*Problèmes à résoudre*.
#1 Traduisez en anglais la phrase suivante, tirée de l’échange de commentaires sur l’article : « Ce n’est pas très visible et j’ai aussi mis un peu de temps à comprendre. »
#2 Poursuivez l’échange de commentaires sur l’article à partir de sa dernière phrase.

*Extrait du document*.
↓
Juste avant que le corps de page bleu ciel ne disparaisse pour laisser voir l’arrière-plan, il y a “Pages: 1 2 3 4 5 6 7”.
Il faut cliquer sur le chiffre de chaque page (la page en cours de lecture n’est pas clicable, ce qui permet de ne pas se perdre)
Ce n’est pas très visible et j’ai aussi mis un peu de temps à comprendre.
Excellent article, sinon, comme d’habitude !
Djackindabox
Désolé, je n’avais pas vu que la réponse avait déjà été donnée…
Anachron
Bonjour,
Page 6, vous indiquez “En 2008, une implantation permanente a été créée aux E.A.U. par la France, complétant la base aérienne déjà existante (laquelle ?) par une base navale et un camp pour l’armée de terre.”.
Le “laquelle ?” n’était-il pas à compléter avant de poster l’article?
Bravo pour votre travail.
Bruno ETCHENIC
Effectivement, c’est une note de relecture qui n’avait pas été retirée. Merci beaucoup.
↑
*Données enregistrées*.
↓
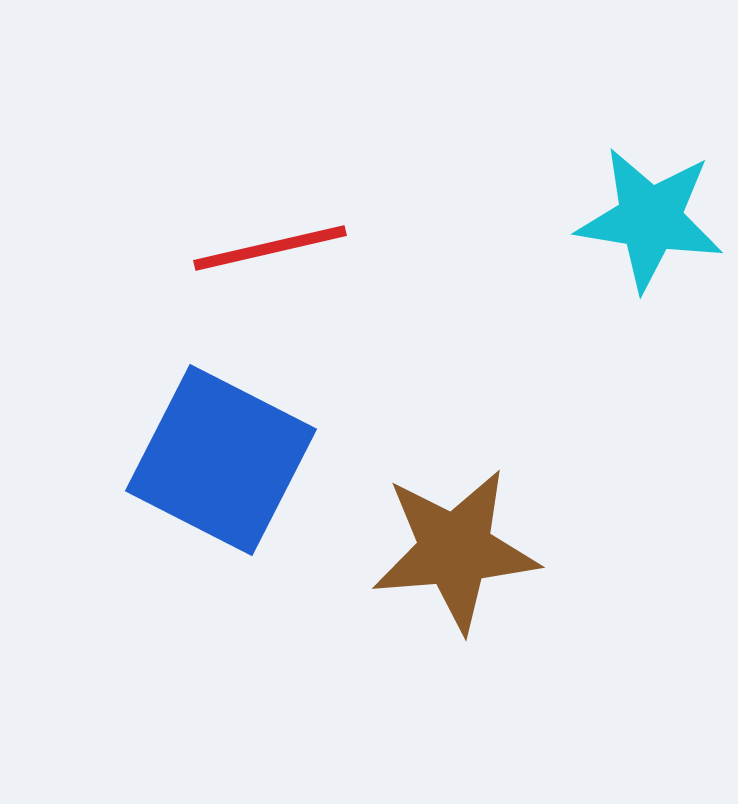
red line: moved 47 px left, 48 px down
↑
*Résultats successifs*.
#1 It isn't very visible, and it also took me a while to figure it out.

#2
Rémi
On explique le besoin dans les années 90 des anglais et allemands pour un intercepteur par le fait que le TORNADO n’était pas efficace dans cette discipline. 20 ans plus tard, l’EF est en service mais le TORNADO est en bout de course et l’EF n’est pas très efficace en version d’attaque puisque pas conçu à cet effet (prévisible) et on s’efforce à grands frais d’en faire un multi-rôle.
Les ministères allemands et anglais manquent un peu d’anticipation et de vision à long terme, non ?
On a eu la chance de notre côté à ce que notre état-major soit un peu plus prévoyant… Pour une fois, on n’est pas en retard d’une guerre… ce qu’on a reproché aux états majors de 40.
Ahmed Jiddou ALY
Excellent article!
Rémi
Je n’en suis encore qu’à la page 4… Courage.
Je m’interroge : Les avantages d’une coopération entre plusieurs pays pour la conception d’un avion d’armes sont finalement bien minces. Les programmes conjoints se heurtent à de grandes difficultés (peut-être pas trop le Jaguar ni l’Alphajet qui furent assez bien réussis techniquement mais commercialement…).
Du coup, on se met à craindre la nouvelle coopération entre Dassault et BAE pour le futur avion européen.
Samuel Lussato
Bonjour à tous,
Etant actuellement en Master 2 de Commerce International, je dois faire un mémoire de recherche et j’ai décidé de le faire sur: le marché des avions de combat au 21ème siècle: etat, tendances et perspectives. (surtout sur l’aspect commerce international)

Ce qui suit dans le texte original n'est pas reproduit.